# Application of Geometric Sequence and Series

In this tutorial we discuss the related problems of application of geometric sequence and geometric series.

__Example__:

A line is divided into six parts forming a geometric sequence. If the shortest length is $$3$$cm and the longest is $$96$$cm, find the length of the whole line.

__Solution__:

Given that

$${a_1} = 3$$, $${a_n} = 96$$, $$n = 6$$

Since $${a_n} = {a_1}{r^{n – 1}}$$

we have

$$96 = 3 \times {r^5}$$ $$ \Rightarrow r = 2$$

For the length of the whole line, we have

$${S_n} = \frac{{{a_1}\left( {{r^n} – 1} \right)}}{{r – 1}}$$ (As $$r > 1$$)

$${S_n} = \frac{{3\left( {{2^6} – 1} \right)}}{{2 – 1}} = 3\left( {64 – 1} \right) = 189$$cm

Therefore, the whole length of the line is equal to $$189$$cm.

__Example__:

The value of an automobile depreciates at the rate of $$15\% $$ per year. What will the value of an automobile be after three years if it is purchased for $$4500$$ dollars?

__Solution__:

Let $${a_1} = 4500$$ = purchased value of the automobile.
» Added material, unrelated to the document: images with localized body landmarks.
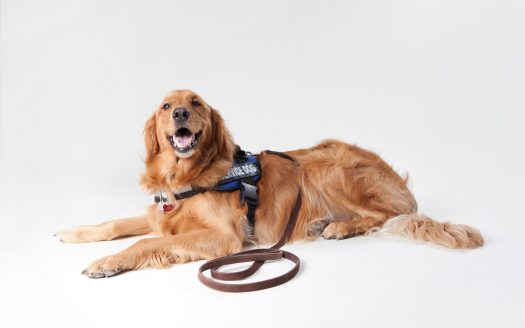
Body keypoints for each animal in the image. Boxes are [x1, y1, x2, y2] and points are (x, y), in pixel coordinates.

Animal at [54, 88, 484, 278]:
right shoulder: (164, 212)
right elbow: (118, 224)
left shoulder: (224, 237)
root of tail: (399, 182)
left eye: (195, 103)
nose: (179, 114)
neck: (189, 175)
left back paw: (336, 226)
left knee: (384, 214)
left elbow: (146, 242)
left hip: (325, 167)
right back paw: (326, 223)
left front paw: (107, 263)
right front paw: (73, 233)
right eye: (165, 106)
The value of automobile at the end of the first year

$$ = {a_1} – {a_1}\left( {\frac{{15}}{{100}}} \right) = {a_1}\left( {1 – 0.05} \right) = {a_1}\left( {0.85} \right)$$

The value of the automobile at the end of the second year

$$ = {a_1}\left( {0.85} \right) – {a_1}\left( {0.85} \right)\left( {\frac{{15}}{{85}}} \right) = {a_1}\left( {0.85} \right)\left[ {1 – \frac{{15}}{{100}}} \right]$$

$$ = {a_1}\left( {0.85} \right)\left( {1 – 0.85} \right) = {a_1}\left( {0.85} \right)\left( {0.85} \right) = {a_1}{\left( {0.85} \right)^2}$$

Similarly, the value at the end of the third year

$$ = {a_1}{\left( {0.85} \right)^3}$$

Hence, the value of the automobile at the end of $$3$$ years after being purchased for $$4500$$

$$ = 4500{\left( {0.85} \right)^3} = 4500\left( {0.6141} \right) = 2763.45$$